DATA:

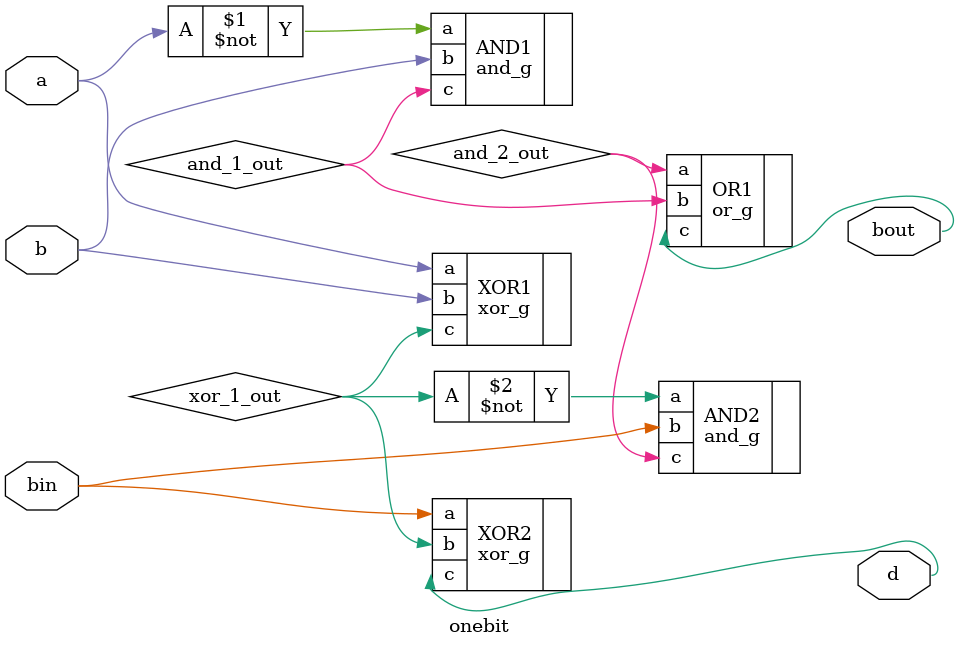
<source format=v>
`include "../basic/basic.v"

module onebit(
    a,
    b,
    bin,
    d,
    bout
);

input wire a, b, bin;
output d, bout;
wire xor_1_out, and_1_out, and_2_out;

xor_g XOR1(.a(a), .b(b), .c(xor_1_out));
xor_g XOR2(.a(bin), .b(xor_1_out), .c(d));

and_g AND1(.a(~a), .b(b), .c(and_1_out));
and_g AND2(.a(~xor_1_out), .b(bin), .c(and_2_out));

or_g OR1(.a(and_2_out), .b(and_1_out), .c(bout));

endmodule
</source>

WHAT TO WORK ON: The expected response is every entry above, repeated exactly, pictures removed.

OUTPUT BELOW:
<source format=v>
`include "../basic/basic.v"

module onebit(
    a,
    b,
    bin,
    d,
    bout
);

input wire a, b, bin;
output d, bout;
wire xor_1_out, and_1_out, and_2_out;

xor_g XOR1(.a(a), .b(b), .c(xor_1_out));
xor_g XOR2(.a(bin), .b(xor_1_out), .c(d));

and_g AND1(.a(~a), .b(b), .c(and_1_out));
and_g AND2(.a(~xor_1_out), .b(bin), .c(and_2_out));

or_g OR1(.a(and_2_out), .b(and_1_out), .c(bout));

endmodule
</source>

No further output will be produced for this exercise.